Outcome: ctx state IS installed, 4 workers ARE spawned and resumed, but the dispatch on the secondary object fails because the secondary object's VA isn't mappable.

This is exactly case (γ) → fault at new structural location that the brief predicted. The new fault PC isn't actually new (still 0), but the new fault PRIMARY CAUSE is different: in v2 the cause was "ctx+44 not initialized"; in v3 it's "ctx+44 points to an unmapped VA."

Composite progression score

Per brief's option 6 metric (excluding the matched_prefix term, which needs canary cross-comparison not available in check digests):

score = 1*swaps + 10*draws + 100*unique_render_targets
Run swaps draws unique_RT score instructions
OFF-1 1 0 0 1 25,000,000
OFF-2 1 0 0 1 25,000,000
OFF-3 1 0 0 1 25,000,000
ON-1 1 0 0 1 20,000,167 (faulted)
ON-2 1 0 0 1 20,000,167 (faulted)
ON-3 1 0 0 1 20,000,167 (faulted)

Δ = 0. The instruction count dropped from 25M to 20.0001M in ON runs because the fault halts the run early at instr=20000167, ~167 instr after the crowbar trigger (threshold=20M).

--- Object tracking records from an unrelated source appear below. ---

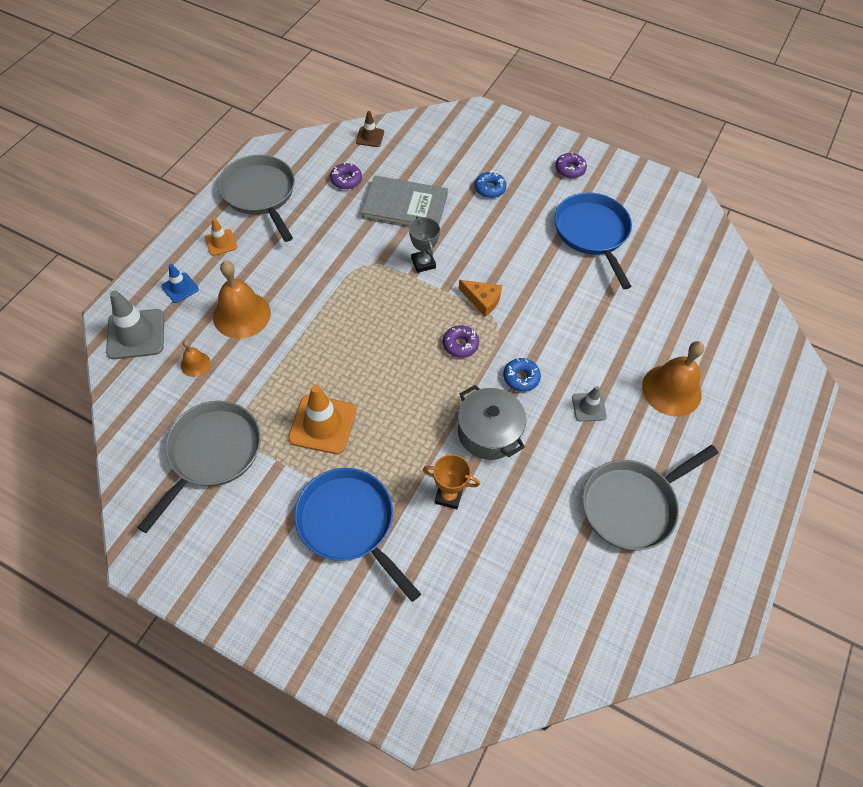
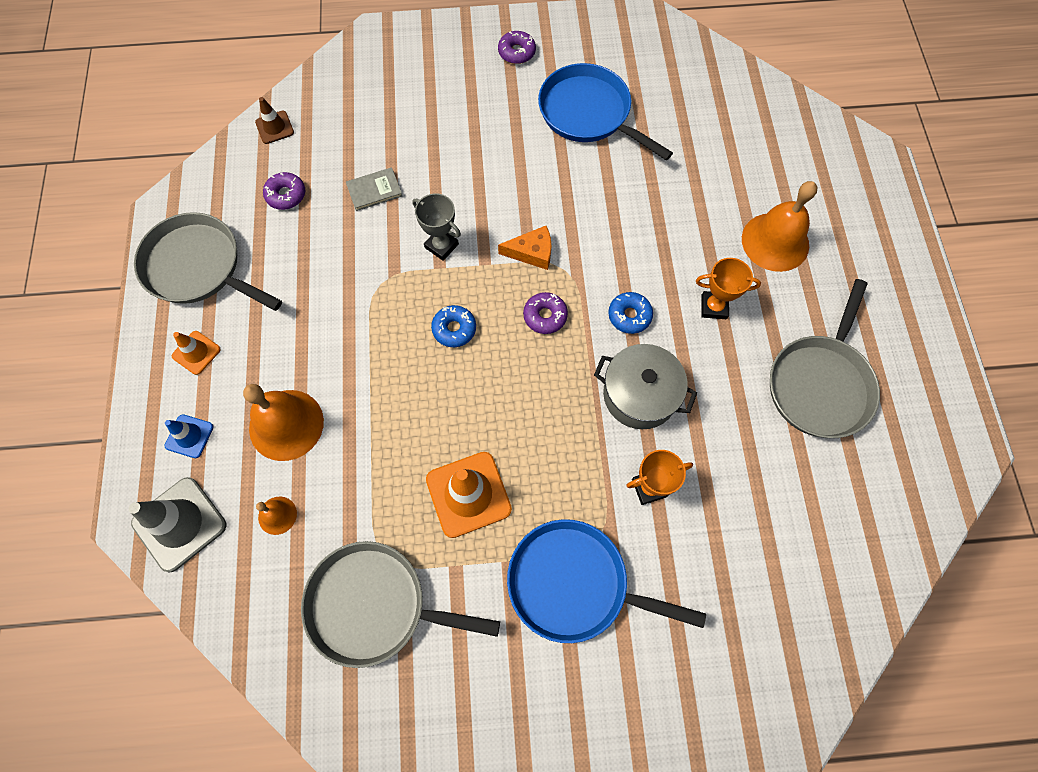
camera: 30 degrees left, 10 degrees up
grey pan [137,401,261,533] -> grey pan turned 75 degrees counterclockwise [301,541,500,668]
grey book [361,175,448,227] -> grey book [346,167,402,211], size x0.50
blue donut [475,171,507,198] -> blue donut moved to [431,305,476,347]
grey traffic cone [572,386,607,422] -> orange trophy [696,258,761,319]

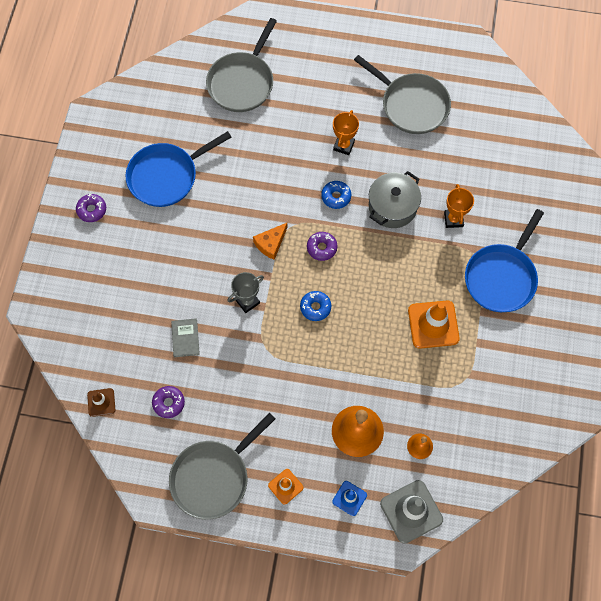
camera: 75 degrees left, 0 degrees up
grey pan [301,541,500,668] -> grey pan moved to [206,18,277,112]
orange cheese [498,226,551,270] -> orange cheese turned 150 degrees counterclockwise [253,223,287,260]
orange bell [742,181,817,272] -> none

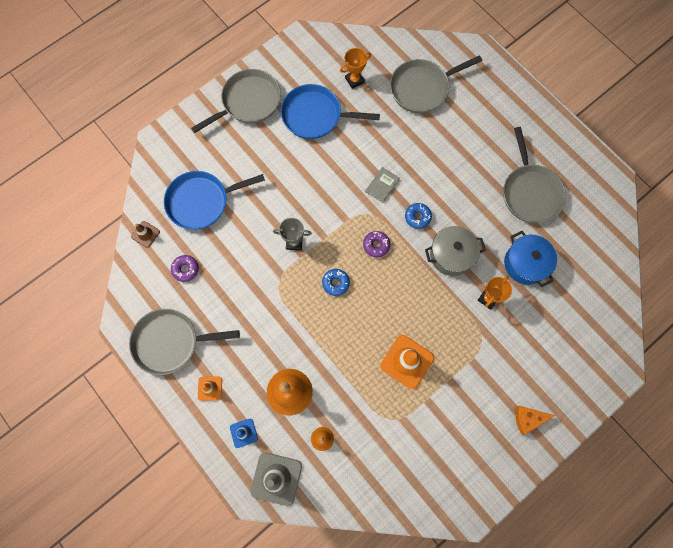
camera: 40 degrees right, 5 degrees up
purple donut [76,194,106,222] -> grey pan [191,69,281,133]
grey book [171,318,200,357] -> grey book moved to [365,167,400,203]
orange cheese [253,223,287,260] -> orange cheese moved to [515,406,555,435]
orange trophy [333,110,359,155] -> orange trophy moved to [340,48,371,89]
blue pan [465,209,544,312] -> blue pan moved to [164,171,265,230]
none -> blue pot [504,231,557,287]

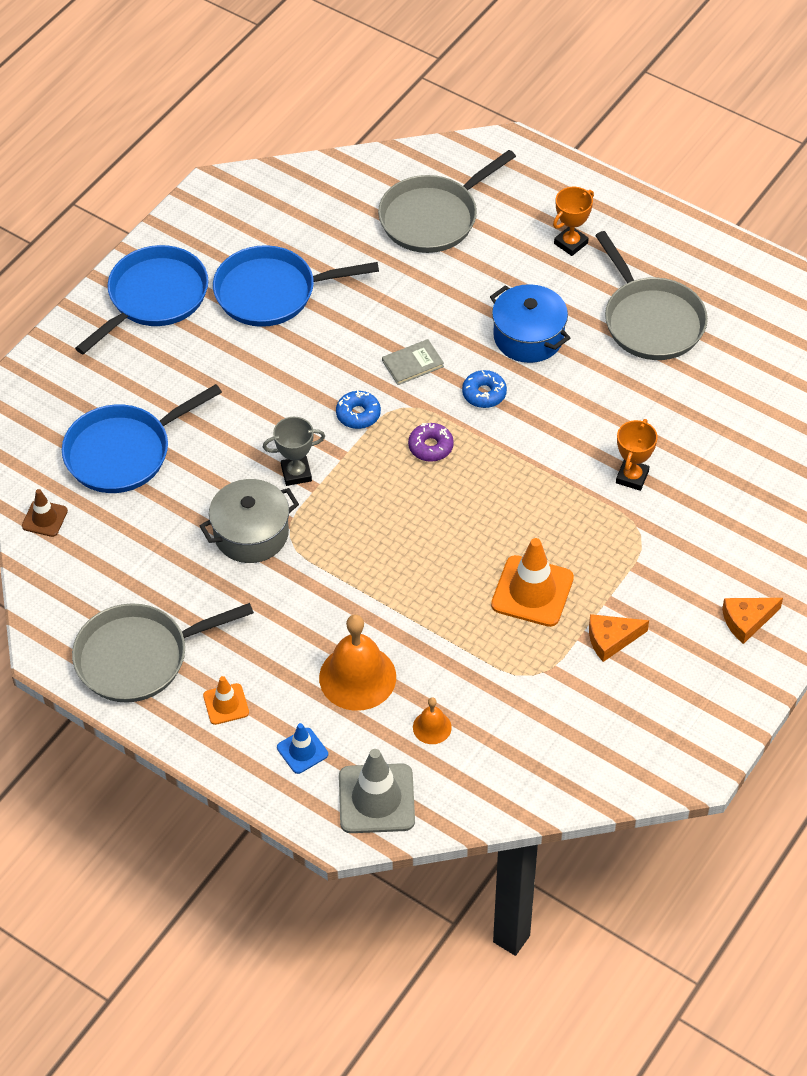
camera: 15 degrees left, 20 degrees down
purple donut [171,255,199,282] -> none
grey pan [191,69,281,133] -> blue pan [75,245,208,355]
blue donut [322,269,350,296] -> blue donut moved to [336,390,381,429]
orange trophy [340,48,371,89] -> orange trophy moved to [553,187,594,256]
grey book [365,167,400,203] -> grey book turned 45 degrees clockwise [382,339,444,385]
grey pot [425,226,486,276] -> grey pot moved to [200,479,299,563]
blue pot [504,231,557,287] -> blue pot moved to [490,284,570,363]
none -> orange cheese [589,614,649,662]

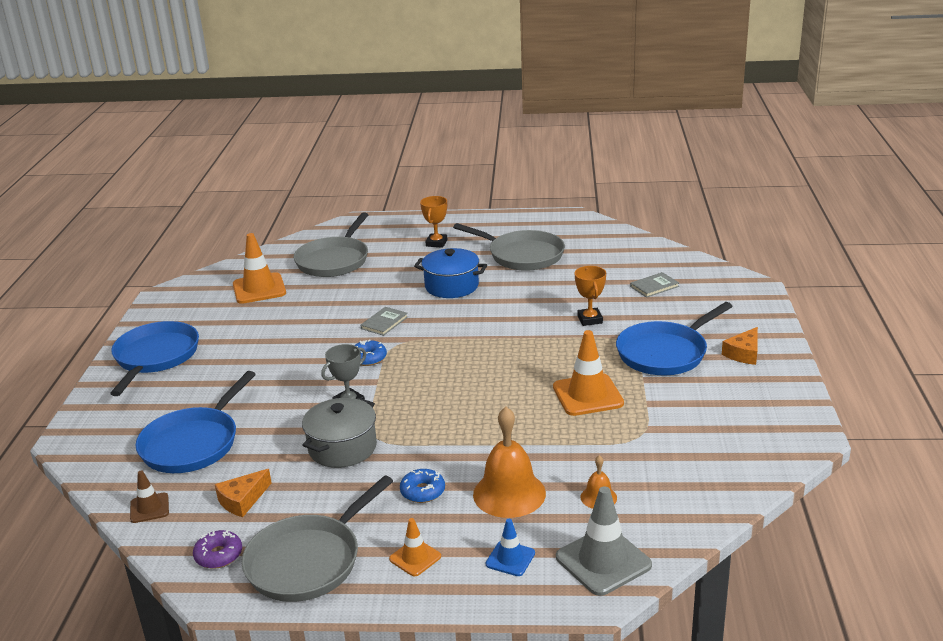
camera: 30 degrees left, 25 degrees down
blue pan [213,245,379,327] -> blue pan moved to [616,302,733,375]
purple donut [408,423,454,462] -> purple donut moved to [193,530,242,569]
blue donut [462,370,507,408] -> blue donut moved to [400,469,445,503]
orange cheese [589,614,649,662] -> orange cheese moved to [215,469,272,517]
none -> orange traffic cone [233,233,286,304]
none -> grey book [630,272,679,298]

Confirms the workers can't even complete one meaningful iteration before faulting.

LOC delta

  • crates/xenia-kernel/src/exports.rs: +63 LOC (helper)
    • 13 LOC (call-site comments + wire-up) = +76 LOC over v2.
  • audit-runs/review-a-step1c-crowbar-v3/: artifacts (ctx-canary.bin, canary-probe-run1.log, off-{1,2,3}.json, on-{1,2,3}.json, this doc, summary.md, re-validation.md, fix.diff).
  • No tests added: the helper is structurally identical to v2's crowbar_maybe_install_vtable_from_file, which has no test (it's a diagnostic, opt-in via env var).
  • canary instrumentation: 0 LOC (reused existing audit_68_host_mem_read_probe cvar).

What this confirms

  1. v2's case (C) framing is structurally correct: [ctx+44] IS a secondary-object pointer that vtable[36] dispatches through.
  2. Cross-engine pointer-VA mismatch is real and non-trivial: ours's allocator namespace doesn't include 0xBCxxxxxx VAs.
  3. The wedge is ≥4-deep (vtable + ctx primary + ctx secondary pointer + secondary object's own vtable + fn-pointer slot). Crowbar approach saturates without much deeper state capture.

What this does NOT confirm

  • That the actual canary VA 0xBCE25640 is the ONLY secondary object. There may be more pointers in deeper ctx slots (we only captured 64 bytes; the full struct may be larger).
  • That installing the secondary object would suffice. The secondary object likely has its own pointer fields (head node of a linked list — looks like a queue/work-list given the doubly-linked-list pattern at +4/+8).

Recommendation

Stop the crowbar approach. The wedge is structurally too deep for state synthesis to be cheaper than fixing the natural-activation gap. Per Q5 of the boot-state review (methodology-assessment.md): the matched-prefix metric is on the wrong thread, and the wedge is inherently a thread-activation problem, not a state-construction problem.

Pivot recommendations (in order of cost):

  1. AUDIT-069 follow-up — the 25 vs 1 "other producers" gap from Session 5 is more actionable than the worker-spawn gap. The XAudio thread resume at canary 1.726 s is a candidate trigger that produces 8-24 helpers ahead of the wedge.
  2. Recursive ctx-state capture (option β from brief) — write a probe-graph tool that captures canary's pointer-reachable closure from ctx_ptr (BFS via audit_68_host_mem_read_probe, follow each pointer field that's in the BC arena, capture another 64 bytes, repeat). Estimate: 200-400 LOC tooling + needs ours-side memory allocator extension to map BC-arena VAs. High complexity vs gain.
  3. Pointer-translation table (option α) — map canary BC-VAs to ours allocator-VAs on install. Needs canary-vs-ours linked allocator walk; ~300 LOC.

The natural-activation path (Step 2 of the boot-state roadmap) is likely cheaper than any of these crowbar extensions.